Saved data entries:
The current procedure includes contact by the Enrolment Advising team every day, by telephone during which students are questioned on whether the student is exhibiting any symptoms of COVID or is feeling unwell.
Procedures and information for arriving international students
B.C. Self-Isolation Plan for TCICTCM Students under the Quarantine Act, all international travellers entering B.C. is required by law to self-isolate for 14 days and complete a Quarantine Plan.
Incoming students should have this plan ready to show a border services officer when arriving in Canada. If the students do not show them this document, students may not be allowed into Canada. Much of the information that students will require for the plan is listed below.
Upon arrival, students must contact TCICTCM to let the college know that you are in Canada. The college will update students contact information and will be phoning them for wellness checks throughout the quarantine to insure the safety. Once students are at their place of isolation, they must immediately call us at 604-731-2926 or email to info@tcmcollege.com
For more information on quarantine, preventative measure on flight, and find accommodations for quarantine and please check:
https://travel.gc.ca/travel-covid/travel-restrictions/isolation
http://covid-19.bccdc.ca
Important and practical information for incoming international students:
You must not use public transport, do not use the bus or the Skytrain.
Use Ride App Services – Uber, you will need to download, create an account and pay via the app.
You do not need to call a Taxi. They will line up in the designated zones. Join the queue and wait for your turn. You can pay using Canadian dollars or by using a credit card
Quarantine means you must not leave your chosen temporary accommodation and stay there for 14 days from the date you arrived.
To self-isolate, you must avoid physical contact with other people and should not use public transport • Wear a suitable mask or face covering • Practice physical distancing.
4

--

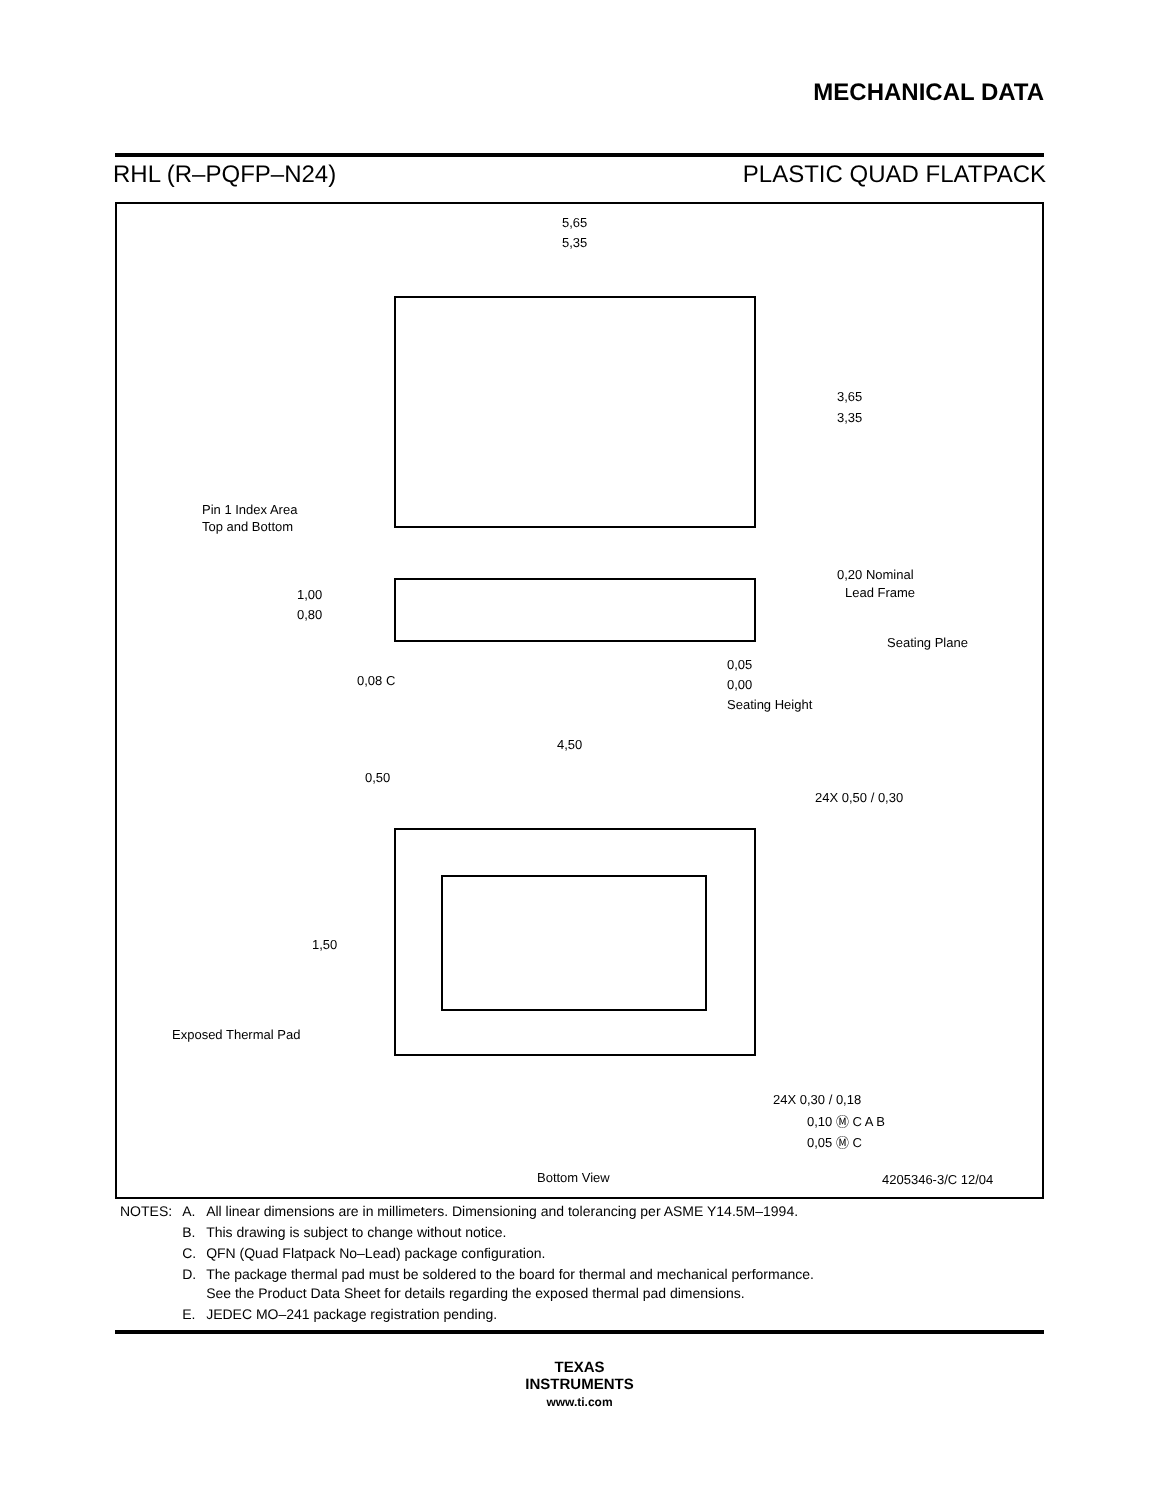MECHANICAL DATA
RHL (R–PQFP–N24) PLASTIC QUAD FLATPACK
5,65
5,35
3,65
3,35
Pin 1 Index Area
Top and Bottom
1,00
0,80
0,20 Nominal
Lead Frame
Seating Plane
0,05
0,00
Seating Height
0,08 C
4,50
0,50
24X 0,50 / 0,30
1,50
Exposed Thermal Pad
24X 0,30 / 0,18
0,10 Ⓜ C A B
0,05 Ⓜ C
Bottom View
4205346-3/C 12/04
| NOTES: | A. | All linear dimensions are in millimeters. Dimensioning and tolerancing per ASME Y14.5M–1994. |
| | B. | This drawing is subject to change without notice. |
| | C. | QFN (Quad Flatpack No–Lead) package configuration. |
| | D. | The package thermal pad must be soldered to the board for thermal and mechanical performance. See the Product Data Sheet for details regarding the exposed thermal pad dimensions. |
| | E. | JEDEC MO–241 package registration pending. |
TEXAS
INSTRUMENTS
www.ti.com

• **EXERCISE BRIEF**: Each line in the records that carries "transport" must be copied out.

• **WRITTEN SOLUTION**:
You must not use public transport, do not use the bus or the Skytrain.
To self-isolate, you must avoid physical contact with other people and should not use public transport • Wear a suitable mask or face covering • Practice physical distancing.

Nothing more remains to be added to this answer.